Liberate 23rd Ave houses The Bikery, where community members can build bikes for free and then keep them. Liberating Ourselves locally is a maker space based out of the same building. Liberate 23rd Ave also houses Oakland SOL, a queer and trans people of color food justice collective, which is also part of the 8 affordable housing units in the building. SOL has hosted many drag shows, parties, dance and musical performances.

“Our communities are always in crisis. Trauma is happening every day in our communities, but so is art and creation.”

After Ghost Ship, Liberate 23rd Ave was visited by workers from the City of Oakland and constantly under threat of being shut down.

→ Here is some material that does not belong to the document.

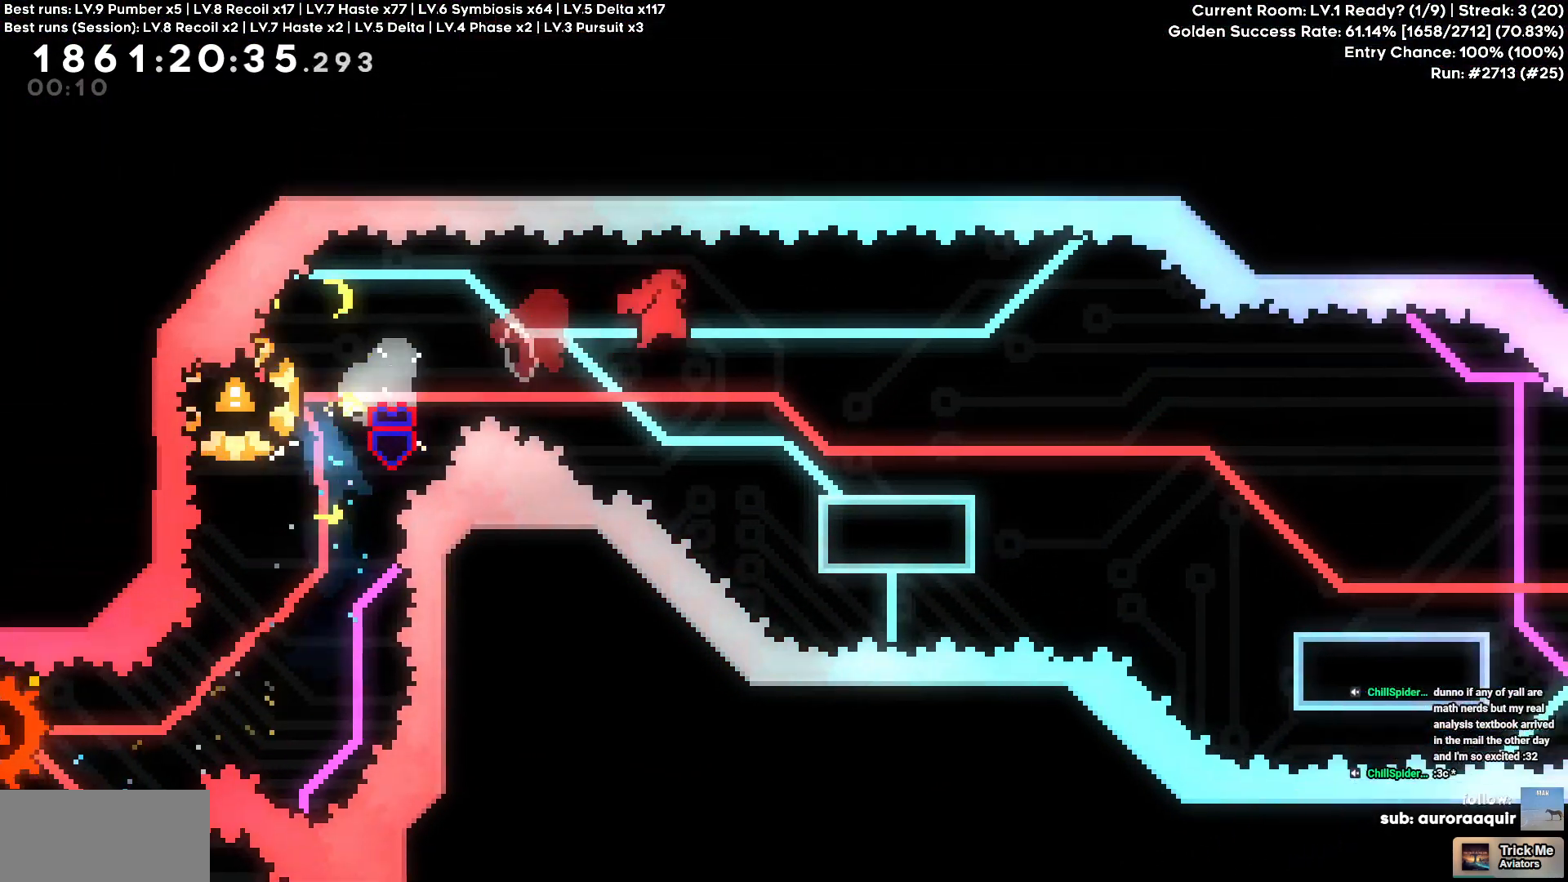
{"keys": ["d", "s"], "events": [[17, "s", "down"], [217, "s", "up"], [300, "s", "down"]]}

Their landlord eventually said “I can’t do this anymore. I need to sell it in 90 days, but I want you all to buy it.” Peacock and its neighbor organizations were able to mobilize 600 people and raise $90,000 in 8 weeks, which was enough for the deposit. The fundraising campaign attracted a lot of media attention, which helped warm city officials to the cause. Peacock partnered with Oakland Community Land trust and now Liberate 23rd Ave owns not only their building, but also the land under it in perpetuity. This helped save 8 affordable housing units, 4 cultural spaces, and a community garden.

Here are a few more of my favorite quotes from Devi Peacock’s presentation:

“Everyone in the community, we consider to be an artist and a culture maker.”
“We need relationships that can outlast oppression.”